Continue the announcement of Eszter Kollar's lecture on selection criteria for displaced persons, picking up after its final sentence.
*** Opening of Source passage ***
Unjust hierarchies, ‘connected histories’ and institutional racism
A lecture by Eszter Kollar on February 16, hosted by the Institute of Migration and Ethnic Studies network (IMES) and Amsterdam Centre for European Studies (ACES).
What, if any, are valid moral grounds for giving some displaced persons preferential access to protection over others? This lecture contributes to the philosophical debate on legitimate selection criteria, through a practice-sensitive approach that takes into account to the domain and broader socio-historical context of selection.
First, Kollar will focus on the moral salience of domain. She argues that the moral evaluation of selection criteria differs in the morally discretionary domain of ordinary admissions vs. the morally obligatory domain of refugee admission.
Secondly, she focuses on the salience of social practices of refugeehood embedded in the international state system. She argues that the humanitarian vs. political interpretation of refugeehood makes a difference to what counts as acceptable selection criteria.
*** Close of Source passage ***
*** Opening of Data section ***
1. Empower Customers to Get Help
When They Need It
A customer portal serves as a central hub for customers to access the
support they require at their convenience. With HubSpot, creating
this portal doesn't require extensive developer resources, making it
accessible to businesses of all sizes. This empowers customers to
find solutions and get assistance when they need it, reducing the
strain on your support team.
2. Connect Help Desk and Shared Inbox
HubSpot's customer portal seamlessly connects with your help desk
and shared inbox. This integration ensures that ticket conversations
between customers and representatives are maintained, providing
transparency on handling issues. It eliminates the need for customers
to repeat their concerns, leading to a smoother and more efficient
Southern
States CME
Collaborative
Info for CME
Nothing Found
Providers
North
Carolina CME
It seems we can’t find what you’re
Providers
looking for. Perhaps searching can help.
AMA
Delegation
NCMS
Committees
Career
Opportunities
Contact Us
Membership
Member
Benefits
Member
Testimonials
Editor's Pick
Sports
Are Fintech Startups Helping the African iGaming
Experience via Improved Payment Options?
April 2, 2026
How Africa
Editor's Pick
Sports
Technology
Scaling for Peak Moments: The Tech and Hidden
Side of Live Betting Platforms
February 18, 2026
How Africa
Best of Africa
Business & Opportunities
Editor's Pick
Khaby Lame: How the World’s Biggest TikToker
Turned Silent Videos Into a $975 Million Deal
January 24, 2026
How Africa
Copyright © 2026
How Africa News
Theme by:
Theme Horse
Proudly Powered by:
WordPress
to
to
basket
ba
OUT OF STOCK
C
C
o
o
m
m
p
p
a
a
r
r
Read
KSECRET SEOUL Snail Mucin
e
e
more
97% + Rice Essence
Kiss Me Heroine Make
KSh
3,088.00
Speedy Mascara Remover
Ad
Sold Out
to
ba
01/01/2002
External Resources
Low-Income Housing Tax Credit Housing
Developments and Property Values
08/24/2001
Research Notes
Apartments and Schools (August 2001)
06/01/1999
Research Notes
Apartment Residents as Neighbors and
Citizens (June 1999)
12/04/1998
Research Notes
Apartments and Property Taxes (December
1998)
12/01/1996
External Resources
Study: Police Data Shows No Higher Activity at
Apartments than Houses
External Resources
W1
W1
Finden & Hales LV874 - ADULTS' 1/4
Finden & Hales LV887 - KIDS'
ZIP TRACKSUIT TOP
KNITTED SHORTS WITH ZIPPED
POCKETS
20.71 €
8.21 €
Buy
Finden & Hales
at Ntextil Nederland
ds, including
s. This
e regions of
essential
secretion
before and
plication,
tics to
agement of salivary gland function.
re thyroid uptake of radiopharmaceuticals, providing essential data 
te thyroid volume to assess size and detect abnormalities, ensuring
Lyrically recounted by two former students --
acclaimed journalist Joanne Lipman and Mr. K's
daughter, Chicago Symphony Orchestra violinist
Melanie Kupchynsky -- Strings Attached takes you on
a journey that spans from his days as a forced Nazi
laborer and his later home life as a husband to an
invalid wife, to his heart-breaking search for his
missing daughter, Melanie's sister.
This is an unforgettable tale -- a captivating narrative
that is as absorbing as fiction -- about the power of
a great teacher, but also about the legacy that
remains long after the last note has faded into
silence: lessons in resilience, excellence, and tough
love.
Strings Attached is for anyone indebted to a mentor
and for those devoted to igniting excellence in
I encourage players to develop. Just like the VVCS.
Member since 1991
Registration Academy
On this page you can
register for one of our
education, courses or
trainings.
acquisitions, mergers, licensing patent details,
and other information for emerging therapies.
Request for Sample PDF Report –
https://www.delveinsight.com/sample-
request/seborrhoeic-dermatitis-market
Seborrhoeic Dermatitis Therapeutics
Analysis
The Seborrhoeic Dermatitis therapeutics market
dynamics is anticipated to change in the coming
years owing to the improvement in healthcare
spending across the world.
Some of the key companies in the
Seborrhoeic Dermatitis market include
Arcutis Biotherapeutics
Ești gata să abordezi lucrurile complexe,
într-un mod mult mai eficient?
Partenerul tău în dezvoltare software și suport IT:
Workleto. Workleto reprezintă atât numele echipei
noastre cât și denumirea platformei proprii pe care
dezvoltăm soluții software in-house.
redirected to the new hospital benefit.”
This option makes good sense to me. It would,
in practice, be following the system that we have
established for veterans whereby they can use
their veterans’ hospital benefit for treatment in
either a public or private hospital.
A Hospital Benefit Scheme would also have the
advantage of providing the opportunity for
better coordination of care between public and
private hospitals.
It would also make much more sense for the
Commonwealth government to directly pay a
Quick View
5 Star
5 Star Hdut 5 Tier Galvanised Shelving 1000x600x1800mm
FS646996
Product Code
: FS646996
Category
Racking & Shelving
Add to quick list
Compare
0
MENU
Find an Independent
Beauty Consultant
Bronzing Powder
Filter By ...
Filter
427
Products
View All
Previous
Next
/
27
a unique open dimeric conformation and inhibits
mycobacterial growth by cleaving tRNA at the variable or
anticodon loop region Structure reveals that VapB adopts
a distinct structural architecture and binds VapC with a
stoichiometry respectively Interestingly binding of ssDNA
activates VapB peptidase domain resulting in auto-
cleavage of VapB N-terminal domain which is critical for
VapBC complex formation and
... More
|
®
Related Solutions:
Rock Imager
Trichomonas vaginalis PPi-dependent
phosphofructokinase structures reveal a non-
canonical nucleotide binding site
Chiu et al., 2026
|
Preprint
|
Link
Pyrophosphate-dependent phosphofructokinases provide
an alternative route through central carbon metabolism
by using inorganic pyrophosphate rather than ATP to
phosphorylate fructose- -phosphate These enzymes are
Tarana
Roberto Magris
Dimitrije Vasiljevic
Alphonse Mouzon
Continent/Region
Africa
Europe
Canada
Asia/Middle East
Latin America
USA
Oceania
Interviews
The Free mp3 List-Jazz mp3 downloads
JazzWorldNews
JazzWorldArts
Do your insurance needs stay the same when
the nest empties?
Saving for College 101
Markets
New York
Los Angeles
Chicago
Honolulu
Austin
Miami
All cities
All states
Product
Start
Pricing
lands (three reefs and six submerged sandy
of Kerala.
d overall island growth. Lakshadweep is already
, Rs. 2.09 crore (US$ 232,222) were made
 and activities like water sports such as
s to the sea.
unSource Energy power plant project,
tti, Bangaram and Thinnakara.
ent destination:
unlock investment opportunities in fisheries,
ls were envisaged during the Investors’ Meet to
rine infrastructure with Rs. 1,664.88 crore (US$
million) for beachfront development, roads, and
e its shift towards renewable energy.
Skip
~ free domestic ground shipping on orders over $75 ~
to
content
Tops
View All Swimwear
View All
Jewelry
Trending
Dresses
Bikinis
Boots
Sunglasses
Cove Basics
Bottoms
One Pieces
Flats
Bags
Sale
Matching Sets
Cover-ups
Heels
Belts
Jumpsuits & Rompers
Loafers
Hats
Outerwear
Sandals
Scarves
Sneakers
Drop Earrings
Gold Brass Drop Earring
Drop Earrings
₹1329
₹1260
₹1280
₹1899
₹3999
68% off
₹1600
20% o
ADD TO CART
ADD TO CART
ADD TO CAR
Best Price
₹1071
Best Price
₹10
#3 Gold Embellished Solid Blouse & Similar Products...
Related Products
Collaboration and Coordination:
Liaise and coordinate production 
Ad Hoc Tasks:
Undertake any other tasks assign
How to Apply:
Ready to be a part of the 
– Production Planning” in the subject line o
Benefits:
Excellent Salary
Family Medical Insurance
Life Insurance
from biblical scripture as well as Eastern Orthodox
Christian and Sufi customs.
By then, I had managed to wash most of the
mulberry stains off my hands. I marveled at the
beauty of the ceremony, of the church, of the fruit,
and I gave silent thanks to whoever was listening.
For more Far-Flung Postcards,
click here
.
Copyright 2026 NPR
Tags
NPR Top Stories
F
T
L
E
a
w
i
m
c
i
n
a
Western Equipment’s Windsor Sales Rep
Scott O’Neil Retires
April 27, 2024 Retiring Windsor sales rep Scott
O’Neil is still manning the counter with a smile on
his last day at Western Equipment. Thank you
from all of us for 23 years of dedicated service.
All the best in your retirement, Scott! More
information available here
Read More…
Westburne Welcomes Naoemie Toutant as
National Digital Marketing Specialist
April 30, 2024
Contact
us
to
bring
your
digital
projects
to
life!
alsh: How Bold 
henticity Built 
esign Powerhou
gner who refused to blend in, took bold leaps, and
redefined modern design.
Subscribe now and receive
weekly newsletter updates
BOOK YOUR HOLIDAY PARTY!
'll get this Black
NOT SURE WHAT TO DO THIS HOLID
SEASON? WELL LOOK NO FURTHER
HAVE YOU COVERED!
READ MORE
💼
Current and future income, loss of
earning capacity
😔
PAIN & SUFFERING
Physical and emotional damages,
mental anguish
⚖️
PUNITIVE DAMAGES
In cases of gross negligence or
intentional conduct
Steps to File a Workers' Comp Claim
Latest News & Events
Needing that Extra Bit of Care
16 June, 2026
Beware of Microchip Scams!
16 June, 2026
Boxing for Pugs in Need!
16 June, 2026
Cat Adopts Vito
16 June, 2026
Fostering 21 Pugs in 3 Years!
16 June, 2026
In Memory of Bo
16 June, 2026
*** Close of Data section ***
- [Response to this task]:
Finally, she brings into focus the salience of time and history, and argues that the connected histories of colonialism, racialized border control and refugee policy should be properly accounted for in the normative justification of fair refugee selection policies. Viewed through a diachronic lens, seemingly race-neutral or ethno-culturally neutral selection criteria in asylum policies constitute instances of institutional racism.
Eszter Kollar is Associate Professor of Philosophy and Co-Director of the Justice & Migration Research Group at the Institute of Philosophy, KU Leuven. Her research focuses on the political philosophy of migration, economic life, and public health.
She is currently working on a book project theorizing fairness in labour migration for Europe and the World; on the idea of reconciling global equality of opportunity and collective self-determination; and elaborating a relational egalitarian approach to global health and disaster ethics. Her research has appeared in Journal of Applied Philosophy, Ethics and International Affairs, Review of International Studies, and The Journal of Medical Ethics, among other venues.
Prof. Kollar is co-editor of the Review of Social Economics, an organizing member of the Global Justice Network, and member of the Economic Ethics Network. Previously she was the Interim Chair of International Political Theory at the Normative Orders Excellence Cluster at the Goethe University Frankfurt. She holds a PhD in Political Theory from the LUISS University of Rome.